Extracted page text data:
○ ○ ○ ○ ○ ○ ○

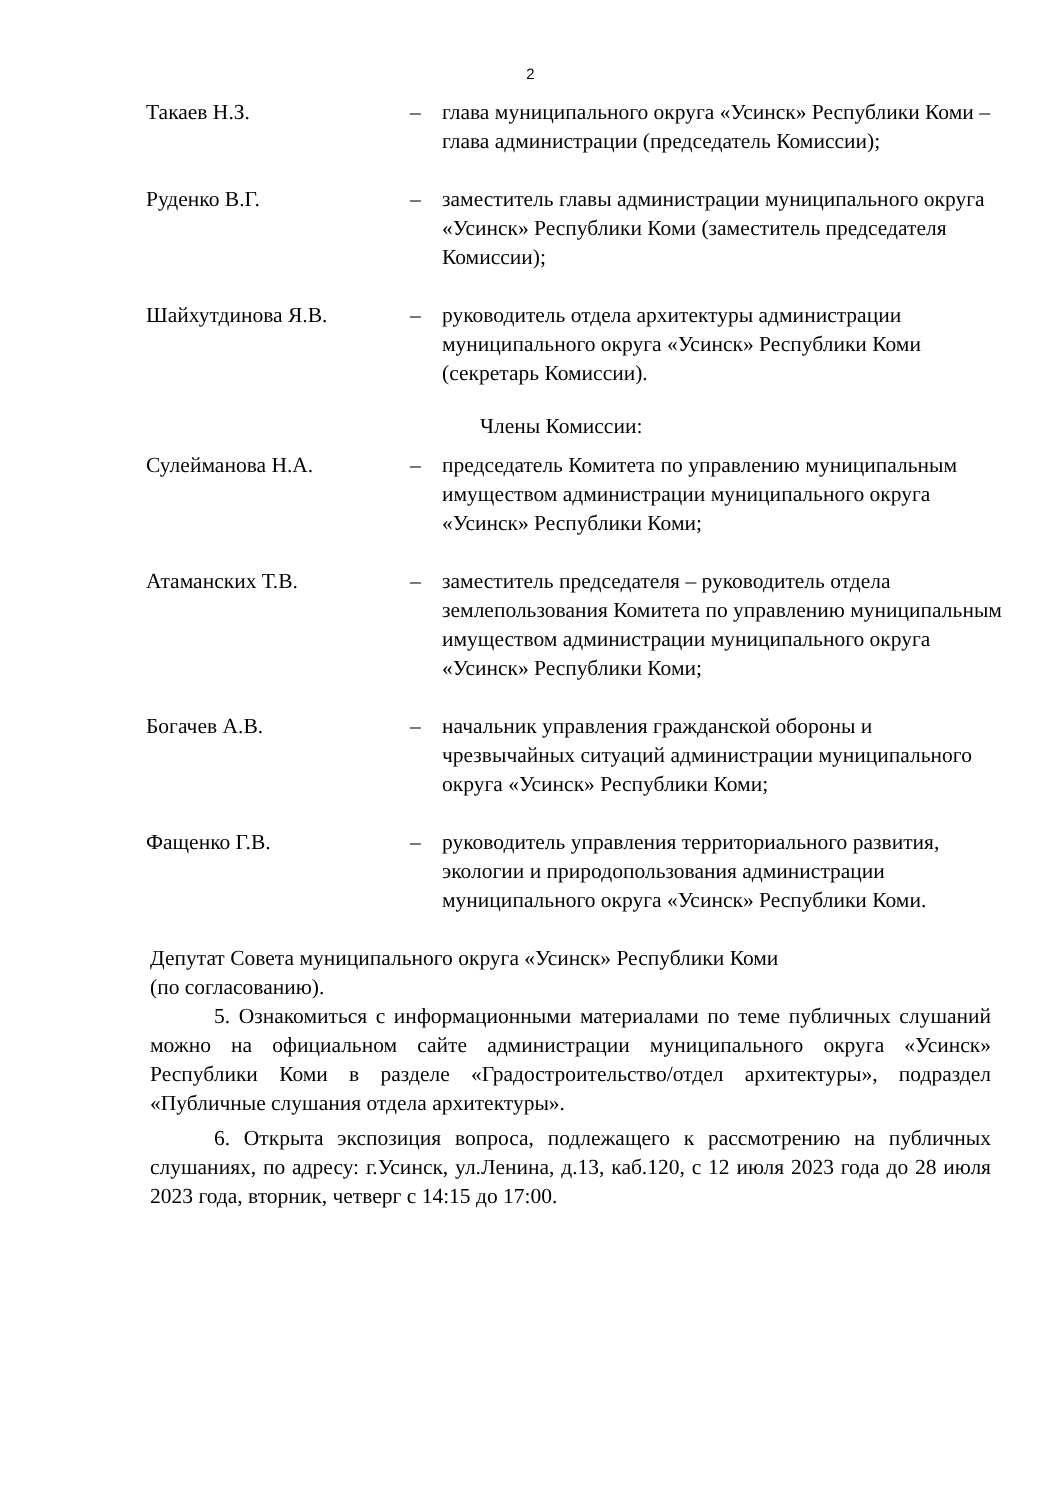2
Такаев Н.З. – глава муниципального округа «Усинск» Республики Коми – глава администрации (председатель Комиссии);
Руденко В.Г. – заместитель главы администрации муниципального округа «Усинск» Республики Коми (заместитель председателя Комиссии);
Шайхутдинова Я.В. – руководитель отдела архитектуры администрации муниципального округа «Усинск» Республики Коми (секретарь Комиссии).
Члены Комиссии:
Сулейманова Н.А. – председатель Комитета по управлению муниципальным имуществом администрации муниципального округа «Усинск» Республики Коми;
Атаманских Т.В. – заместитель председателя – руководитель отдела землепользования Комитета по управлению муниципальным имуществом администрации муниципального округа «Усинск» Республики Коми;
Богачев А.В. – начальник управления гражданской обороны и чрезвычайных ситуаций администрации муниципального округа «Усинск» Республики Коми;
Фащенко Г.В. – руководитель управления территориального развития, экологии и природопользования администрации муниципального округа «Усинск» Республики Коми.
Депутат Совета муниципального округа «Усинск» Республики Коми
(по согласованию).
5. Ознакомиться с информационными материалами по теме публичных слушаний можно на официальном сайте администрации муниципального округа «Усинск» Республики Коми в разделе «Градостроительство/отдел архитектуры», подраздел «Публичные слушания отдела архитектуры».
6. Открыта экспозиция вопроса, подлежащего к рассмотрению на публичных слушаниях, по адресу: г.Усинск, ул.Ленина, д.13, каб.120, с 12 июля 2023 года до 28 июля 2023 года, вторник, четверг с 14:15 до 17:00.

○ ○ ○ ○ ○ ○ ○

* [Instruction]: From the first line of the entries above through the line with "Руденко В.Г. –", set down each line exactly and drop the pictures.

* [Reply to the exercise]:
2
Такаев Н.З. – глава муниципального округа «Усинск» Республики Коми – глава администрации (председатель Комиссии);
Руденко В.Г. – заместитель главы администрации муниципального округа «Усинск» Республики Коми (заместитель председателя Комиссии);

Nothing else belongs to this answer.